What you need to do - Output nothing but the lines from the beginning of the listing below through the line containing "left ear: (891, 129)", exactly as they stand, without pictures.

***** Data for the task *****

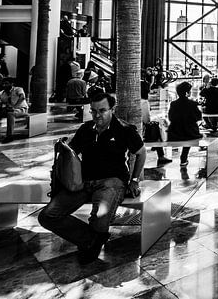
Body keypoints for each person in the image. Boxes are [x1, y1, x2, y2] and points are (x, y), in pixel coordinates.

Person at [38, 92, 146, 264]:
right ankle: (91, 240)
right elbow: (71, 154)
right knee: (47, 216)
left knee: (100, 216)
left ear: (112, 109)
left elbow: (141, 153)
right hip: (83, 182)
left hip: (112, 181)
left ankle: (91, 242)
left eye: (102, 110)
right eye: (93, 111)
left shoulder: (125, 130)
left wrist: (134, 180)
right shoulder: (86, 129)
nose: (97, 115)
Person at [167, 81, 203, 167]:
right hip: (190, 133)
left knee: (185, 133)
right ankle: (184, 157)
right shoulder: (192, 104)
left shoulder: (173, 104)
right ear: (187, 92)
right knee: (189, 136)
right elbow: (198, 117)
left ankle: (183, 158)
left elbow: (170, 117)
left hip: (175, 133)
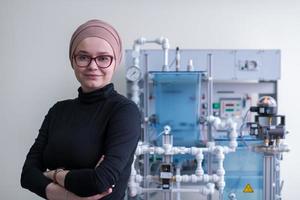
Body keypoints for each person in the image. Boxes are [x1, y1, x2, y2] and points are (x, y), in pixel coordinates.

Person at [20, 19, 141, 200]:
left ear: (115, 62)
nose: (93, 66)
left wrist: (53, 174)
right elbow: (27, 175)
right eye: (83, 57)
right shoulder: (58, 111)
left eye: (103, 58)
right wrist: (70, 196)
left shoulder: (124, 111)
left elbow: (100, 181)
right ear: (73, 61)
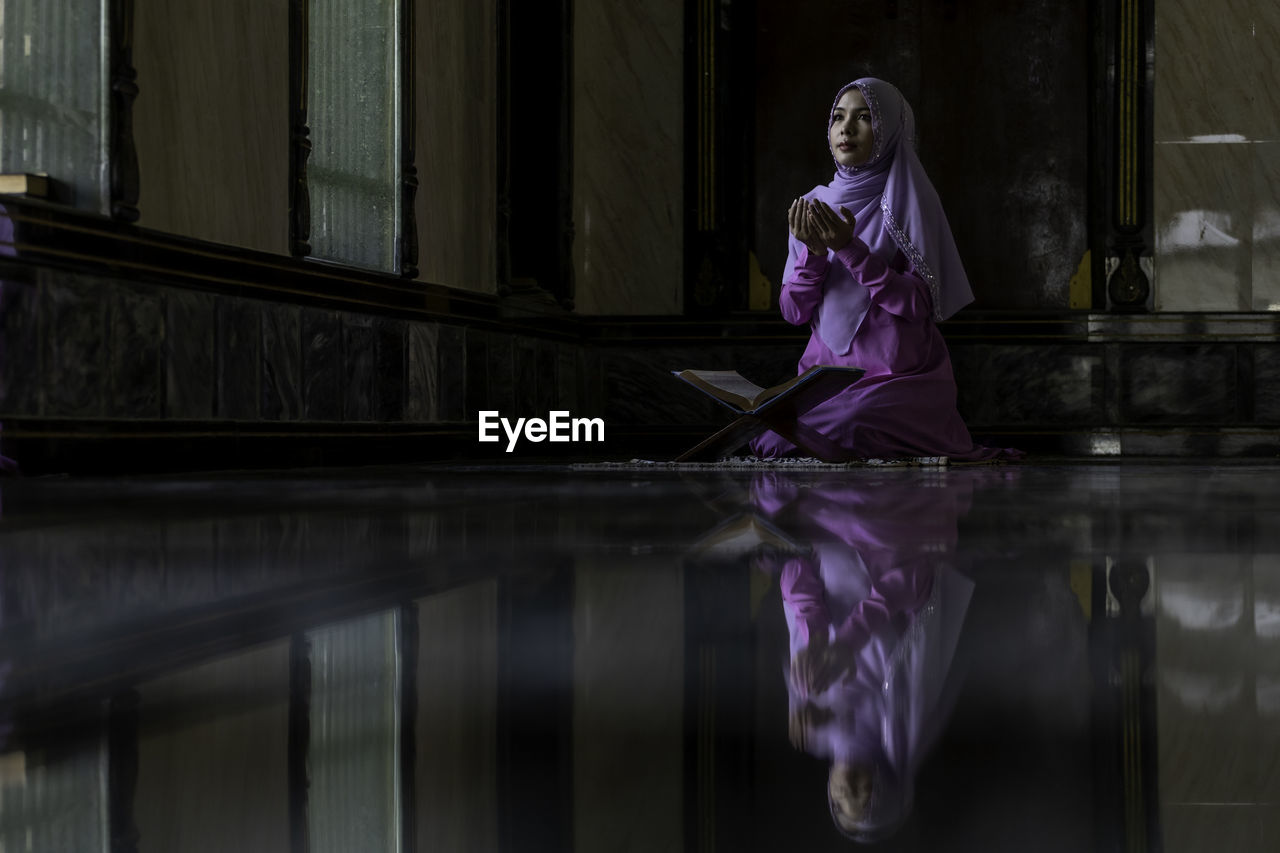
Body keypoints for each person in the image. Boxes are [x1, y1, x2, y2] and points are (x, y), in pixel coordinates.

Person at [750, 78, 1020, 462]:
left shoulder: (908, 199)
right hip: (823, 381)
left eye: (864, 118)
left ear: (891, 129)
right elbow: (794, 313)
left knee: (852, 424)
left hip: (896, 378)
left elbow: (916, 306)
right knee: (767, 435)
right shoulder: (813, 205)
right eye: (838, 118)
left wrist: (849, 249)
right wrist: (813, 252)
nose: (846, 128)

*****

Answer for this exercise -
Body keypoints for each person in the image. Boxes are [x1, y1, x2, y2] and points are (x, y), in pixel coordinates.

Person at [38, 92, 146, 264]:
right ankle: (91, 240)
right elbow: (71, 154)
right knee: (47, 216)
left knee: (100, 216)
left ear: (112, 109)
left elbow: (141, 153)
right hip: (83, 182)
left hip: (112, 181)
left ankle: (91, 242)
left eye: (102, 110)
right eye: (93, 111)
left shoulder: (125, 130)
left wrist: (134, 180)
right shoulder: (86, 129)
nose: (97, 115)
Person at [167, 81, 203, 167]:
right hip: (190, 133)
left knee: (185, 133)
right ankle: (184, 157)
right shoulder: (192, 104)
left shoulder: (173, 104)
right ear: (187, 92)
right knee: (189, 136)
right elbow: (198, 117)
left ankle: (183, 158)
left elbow: (170, 117)
left hip: (175, 133)
Body keypoints for each person in the image. Boxes are [x1, y1, x2, y2] and points are (x, y), in pixel coordinates.

Person at [20, 19, 141, 200]:
left ear: (115, 62)
nose: (93, 66)
left wrist: (53, 174)
right elbow: (27, 175)
right eye: (83, 57)
right shoulder: (58, 111)
left eye: (103, 58)
right wrist: (70, 196)
left shoulder: (124, 111)
left elbow: (100, 181)
right ear: (73, 61)
Body keypoints for each person in the image. Boxes are [x1, y1, x2, y2] and points are (x, y), in pixel coordinates.

Person at [750, 78, 1020, 462]:
left shoulder: (908, 199)
right hip: (823, 381)
left eye: (864, 118)
left ear: (891, 129)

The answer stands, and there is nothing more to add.